For everyone else, fabric masks should work well enough as long as people also follow social distance measures and conduct thorough hand washing. It is still important to make sure medical-grade masks are available to healthcare workers who are exposed to the virus every day, reports PBS Newshour’s William Brangham.

“The last thing that we would want is for individuals to buy masks, hoard masks, and really make it even more challenging for our health care workers, who are going to be infected themselves, and then infect other people as a result,” emergency physician Leana Wen tells PBS Newshour. Wen argues that it is not time for the general public to take up widespread mask use.

Wearing an N95 to go grocery shopping would be like watering the garden with a firehose, causing more harm than good by taking necessary equipment from emergency personnel.

“The potential for exposure is so much lower in a grocery store compared to working in a hospital close to patients,” virologist Linsey Marr tells the New York Times’ Tara Parker-Pope.

Fashion designers are sending cloth masks to hospitals to be used as a last resort in high-risk situations. The handmade craft website Etsy has also started to encourage its vendors to sew and offer cloth masks.

Cloth masks aren’t made with melt-blown fabric or regulated by the FDA like medical masks. But an experiment conducted in 2013 by public health officials in England showed that a cotton T-shirt filtered about 50 percent of viral particles from the air and a tea towel filtered 72 percent compared to a surgical mask’s 89 percent filtration rate.

Masks also contain a wearer’s respiratory droplets to help prevent the spread of infection. New research shows that up to a quarter of SARS-CoV-2 carriers show no symptoms of COVID-19, and infected individuals could be contagious up to two days before they begin to show symptoms.

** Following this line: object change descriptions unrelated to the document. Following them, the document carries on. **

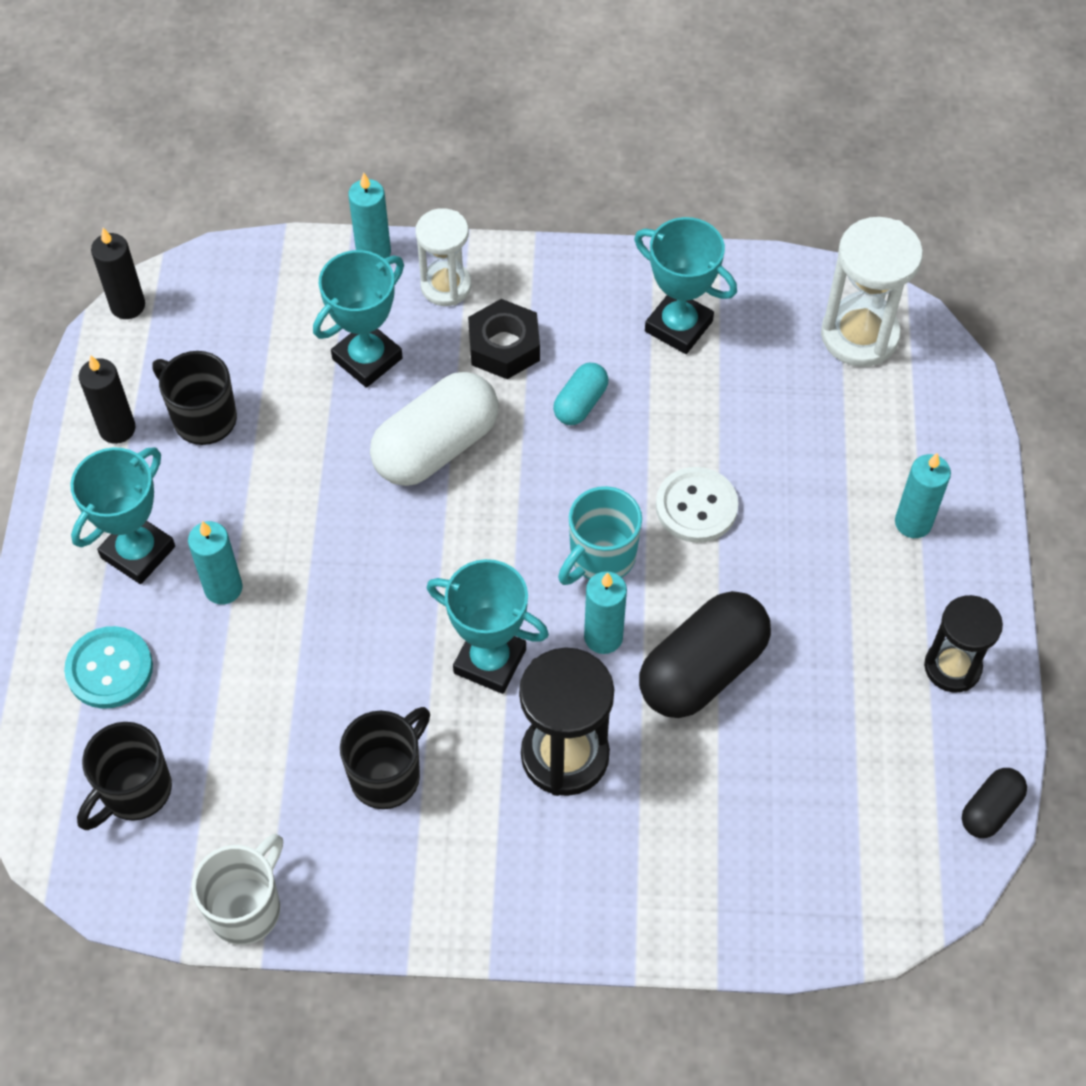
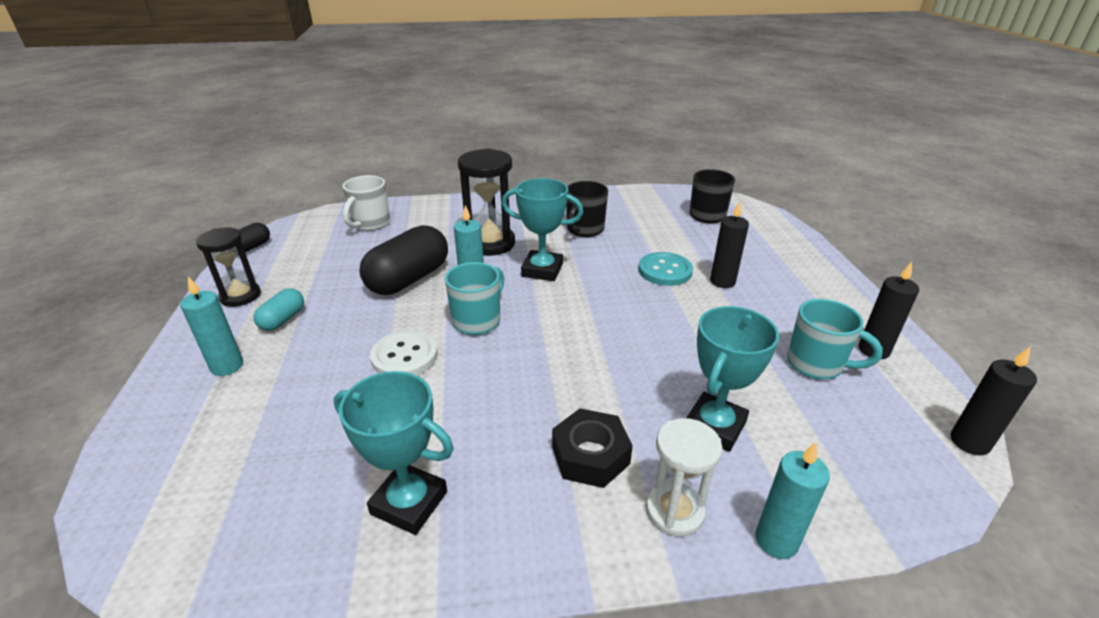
camera: 170 degrees right, 25 degrees down
turquoise button [64,626,153,709] -> turquoise button moved to [638,252,693,286]
turquoise trophy [70,447,175,584] -> none
black mug [152,351,237,445] -> turquoise mug [787,299,883,379]
turquoise candle [188,521,243,604] -> black candle [710,201,749,288]
white mug [192,834,283,945] -> white mug moved to [342,175,390,231]
white capsule [370,372,499,486] -> none
turquoise capsule [553,363,608,425] -> turquoise capsule moved to [254,288,304,331]
white hourglass [821,217,923,367] -> none

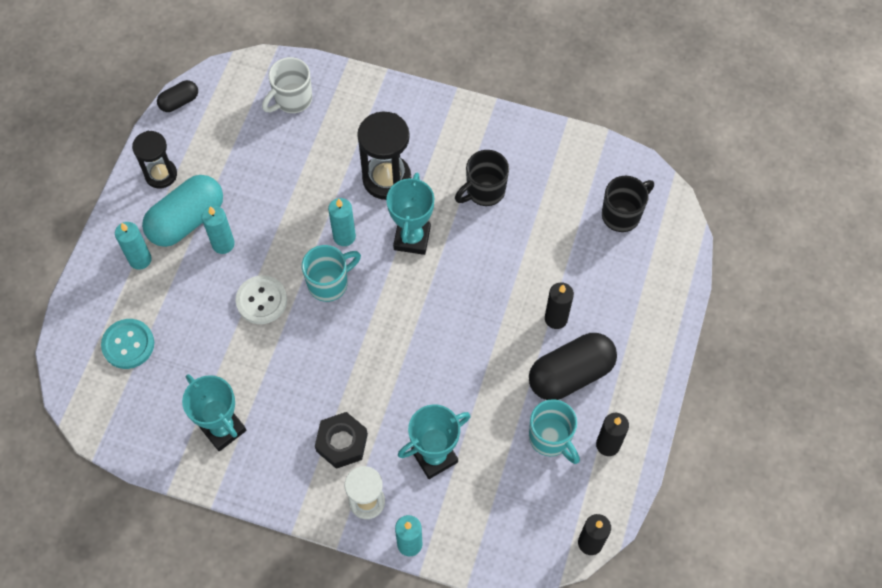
camera: 25 degrees right, 30 degrees up
turquoise capsule [254,288,304,331] -> turquoise capsule [142,175,223,247], size x1.95
black capsule [359,225,448,295] -> black capsule moved to [529,333,617,400]
turquoise trophy [502,178,584,281] -> turquoise trophy turned 60 degrees clockwise [386,173,434,255]
turquoise button [638,252,693,286] -> turquoise button moved to [101,319,154,369]
none -> turquoise candle [202,206,235,254]

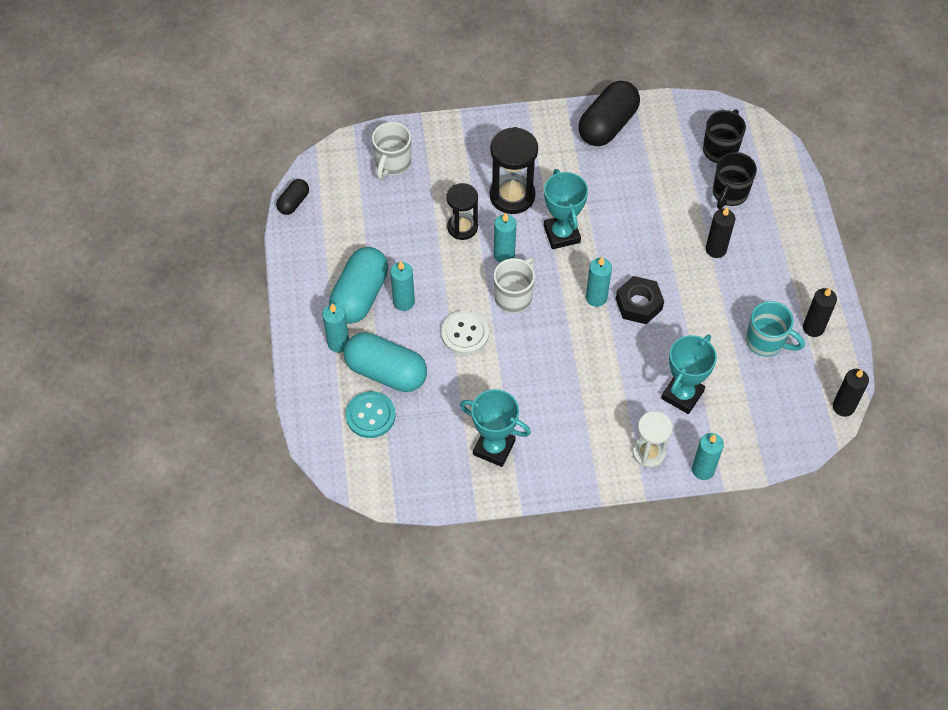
camera: 25 degrees left, 5 degrees down
black hourglass [132,131,177,189] -> black hourglass moved to [446,183,478,240]
turquoise mug [302,245,361,302] -> white mug [494,257,535,313]
black nut [315,412,368,469] -> black nut moved to [616,276,664,324]
black mug [455,150,509,206] -> black mug moved to [713,152,757,209]
black capsule [529,333,617,400] -> black capsule moved to [578,81,640,146]
none -> turquoise capsule [344,332,427,392]
none -> turquoise candle [586,257,612,307]

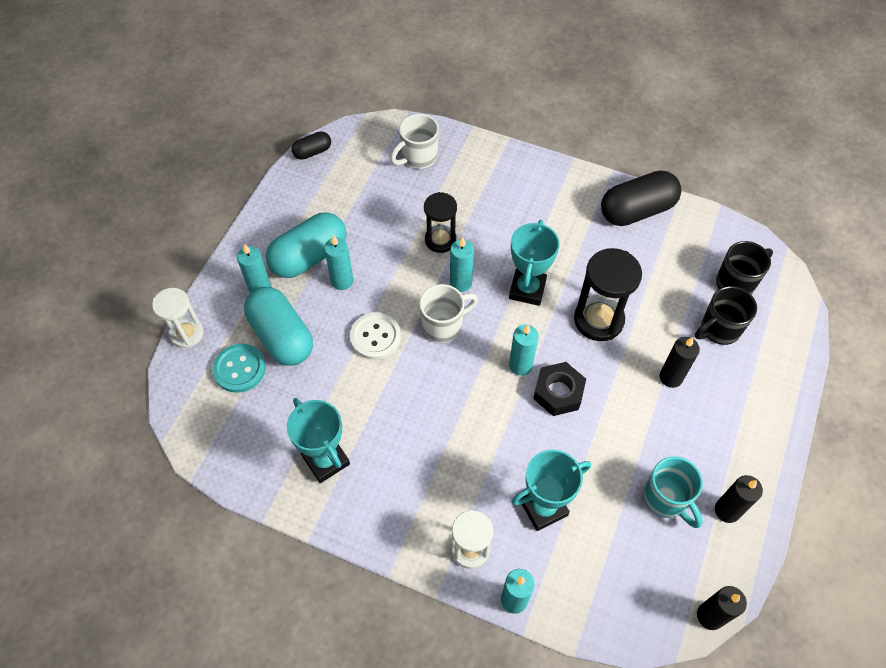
camera: 30 degrees right, 0 degrees up
black hourglass [490,127,538,214] -> black hourglass moved to [574,248,642,341]
none -> white hourglass [152,288,204,348]

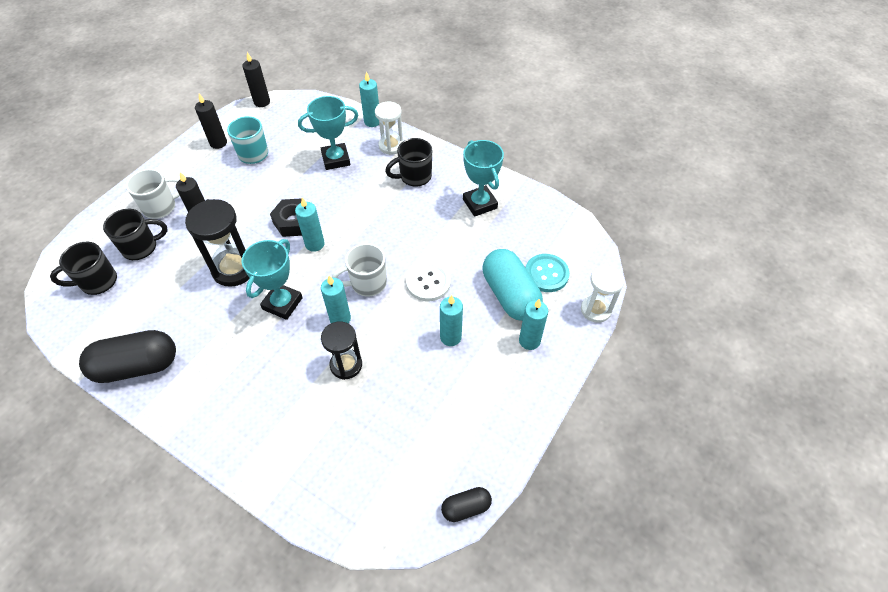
camera: 170 degrees left, 5 degrees down
turquoise capsule [266,212,347,278] -> none
white mug [390,114,439,169] -> white mug moved to [126,169,180,219]
none -> black mug [385,138,432,187]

“I’ve been slightly dismissive of masks, but I was looking at them in the wrong way,” Hanage tells the Atlantic. “You’re not wearing them to stop yourself getting infected, but to stop someone else getting infected.”

The CDC now has its own mask-making tutorials, including no-sew designs and sewing templates. One method just requires cutting up an old T-shirt and another uses a coffee filter, bandana and rubber bands. An epidemiologist-designed pattern suggests adding a pipe-cleaner or wire so that it fits snuggly to your face. One tutorial published by The Oregonian, suggests using a reusable grocery bag made of non-woven polypropylene, which is similar to the material in N-95 masks.

If you choose to wear a mask, avoid temptation to adjust it frequently and be sure to remove it by the ear straps and not the part that covers your mouth so you don’t contaminate your hands. (Think of it as a reminder not to touch your face.) And be sure to wash it often.

“There are a lot of questions about what mask do you need in what situation, and how much protection do they confer? The idea is that some barrier is better than nothing.” Yale University cardiologist Harlan Krumholz tells PBS Newshour. “Do you need evidence beyond a shadow of a doubt that it's effective before people start wearing them? Or do we say that, in this moment of time, it's prudent to do so? And I favor the idea that we should.”